▶ **What the task asks**
Convert the lines of the items below into a JSON list of strings, one string per line with blank lines left out, starting with the line that contains "Document page, 2001x1125 pixels." and going on through the final line of the items.
── Listed entries ──
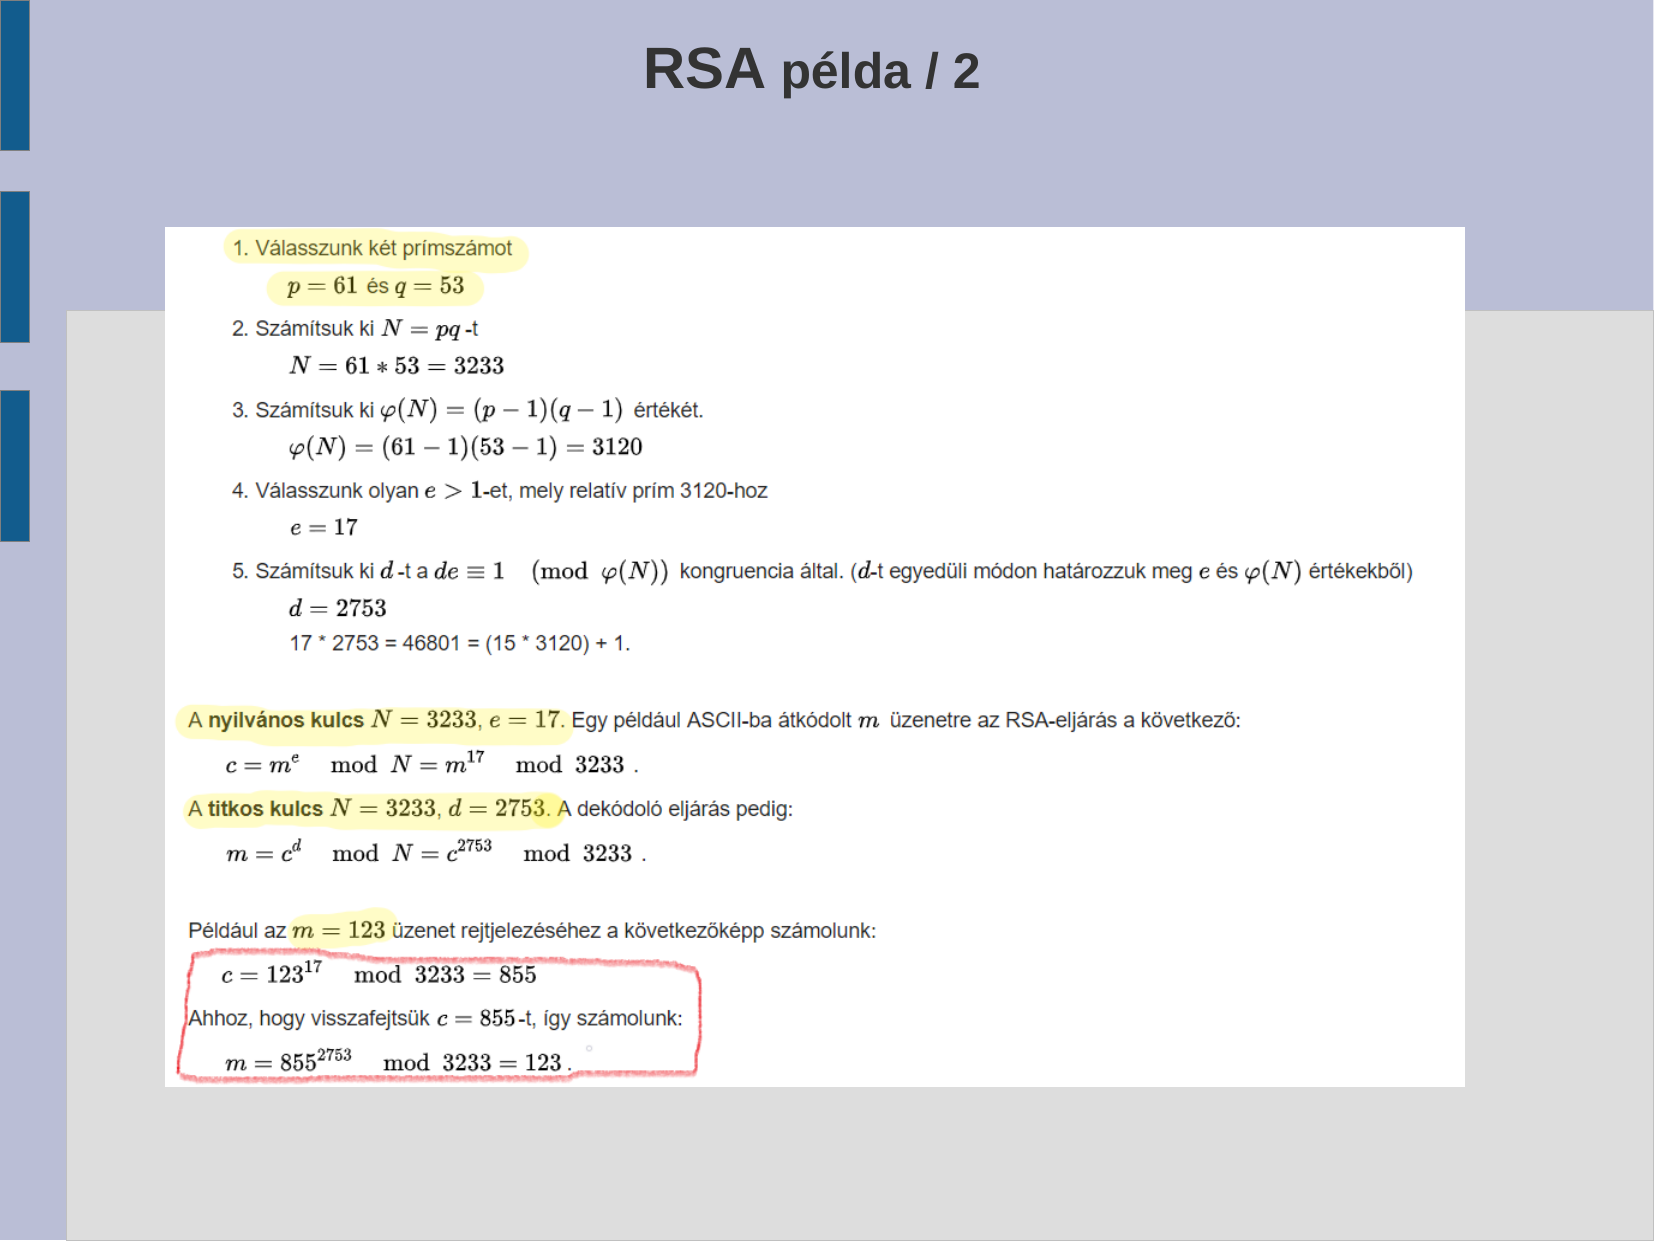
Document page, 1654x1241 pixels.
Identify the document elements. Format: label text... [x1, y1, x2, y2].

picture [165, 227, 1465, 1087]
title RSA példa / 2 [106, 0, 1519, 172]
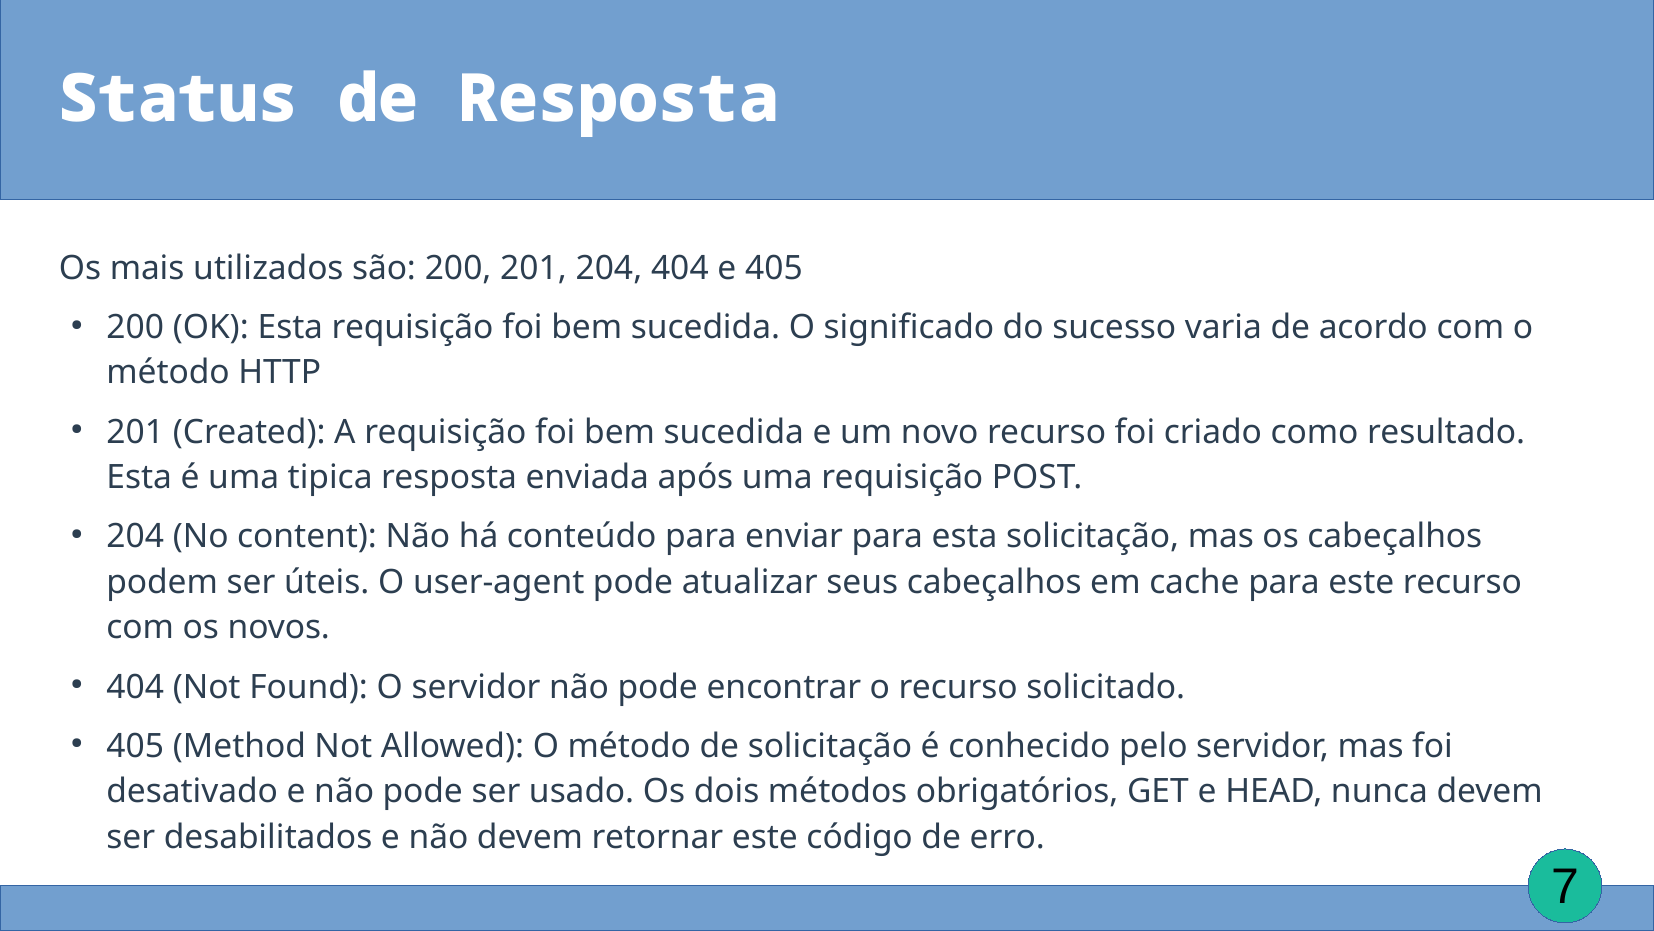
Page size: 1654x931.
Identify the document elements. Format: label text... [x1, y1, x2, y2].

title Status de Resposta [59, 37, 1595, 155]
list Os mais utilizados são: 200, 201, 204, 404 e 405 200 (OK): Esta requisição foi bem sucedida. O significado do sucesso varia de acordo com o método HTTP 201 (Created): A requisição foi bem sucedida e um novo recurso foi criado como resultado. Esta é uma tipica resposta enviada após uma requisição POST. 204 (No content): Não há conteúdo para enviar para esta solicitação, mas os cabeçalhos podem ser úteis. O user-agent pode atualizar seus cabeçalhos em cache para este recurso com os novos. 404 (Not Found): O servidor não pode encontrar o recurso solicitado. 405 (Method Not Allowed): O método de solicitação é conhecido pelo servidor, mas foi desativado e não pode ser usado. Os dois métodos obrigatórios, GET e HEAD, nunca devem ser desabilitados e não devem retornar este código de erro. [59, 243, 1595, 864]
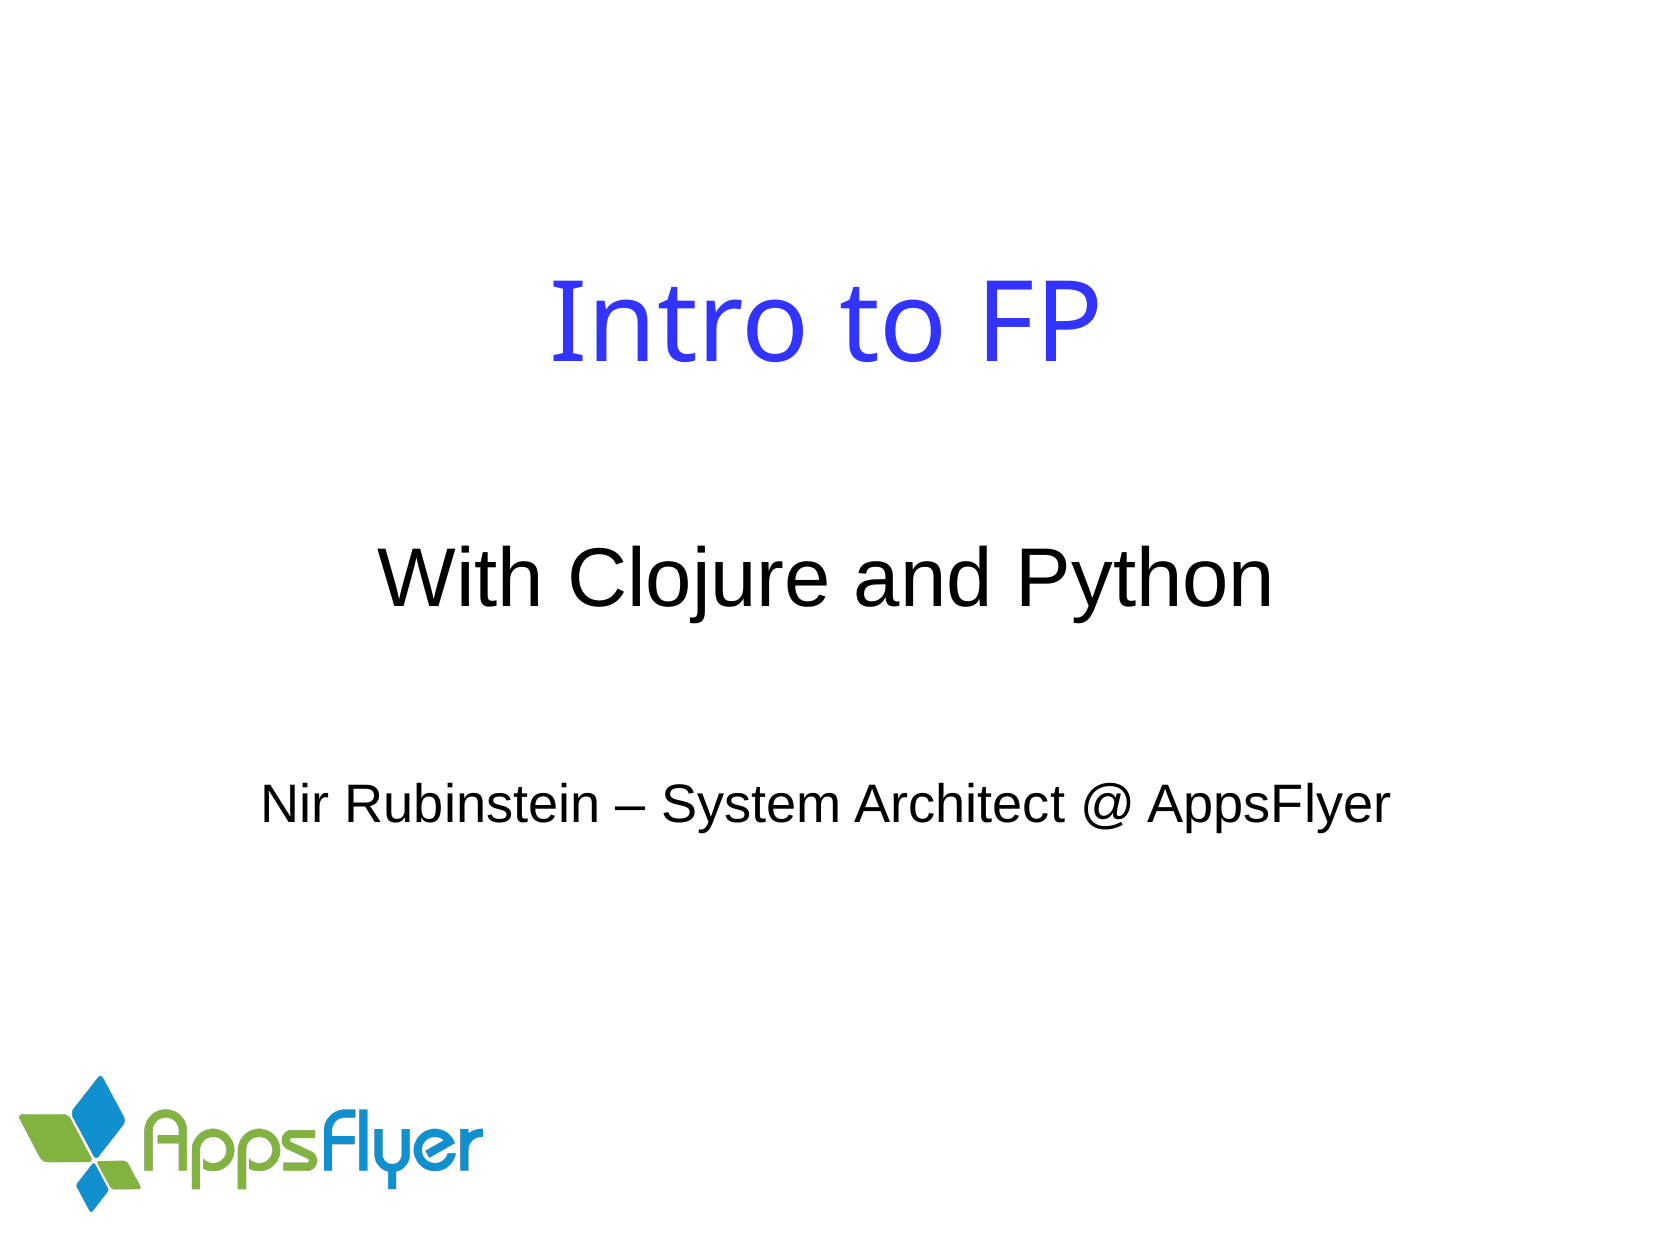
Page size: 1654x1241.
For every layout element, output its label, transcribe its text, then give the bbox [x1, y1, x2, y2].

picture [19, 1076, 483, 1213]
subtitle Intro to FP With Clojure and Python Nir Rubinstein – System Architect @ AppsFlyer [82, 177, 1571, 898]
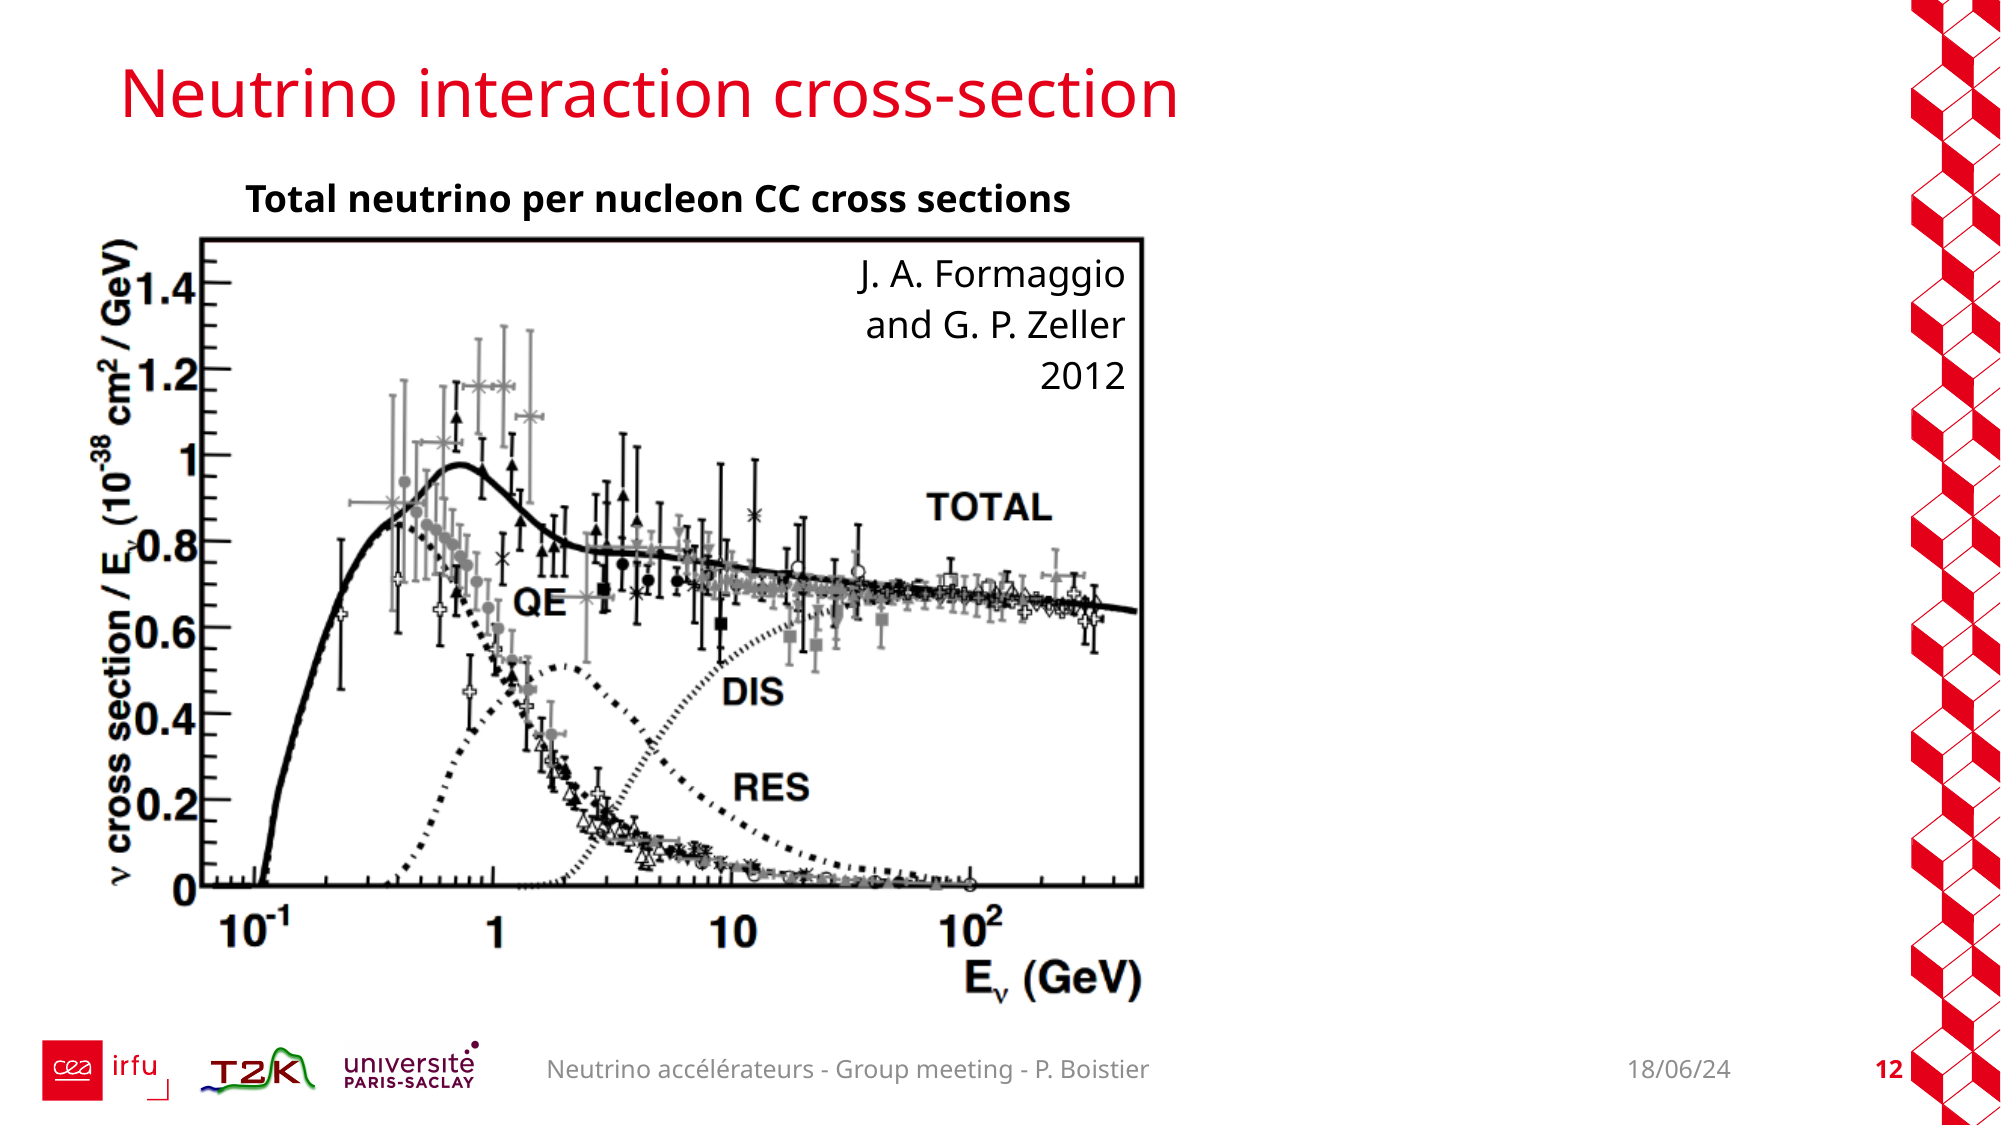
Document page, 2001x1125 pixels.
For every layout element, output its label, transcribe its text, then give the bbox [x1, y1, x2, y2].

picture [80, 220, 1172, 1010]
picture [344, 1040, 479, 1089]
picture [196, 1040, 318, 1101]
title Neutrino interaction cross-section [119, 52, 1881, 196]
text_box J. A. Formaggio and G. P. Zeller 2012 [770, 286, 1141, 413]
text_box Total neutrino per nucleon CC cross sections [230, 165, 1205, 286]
───
▶ **Response to this task**
[
  "Document page, 2001x1125 pixels.",
  "For every layout element, output its label, transcribe its text, then give the bbox [x1, y1, x2, y2].",
  "picture [80, 220, 1172, 1010]",
  "picture [344, 1040, 479, 1089]",
  "picture [196, 1040, 318, 1101]",
  "title Neutrino interaction cross-section [119, 52, 1881, 196]",
  "text_box J. A. Formaggio and G. P. Zeller 2012 [770, 286, 1141, 413]",
  "text_box Total neutrino per nucleon CC cross sections [230, 165, 1205, 286]"
]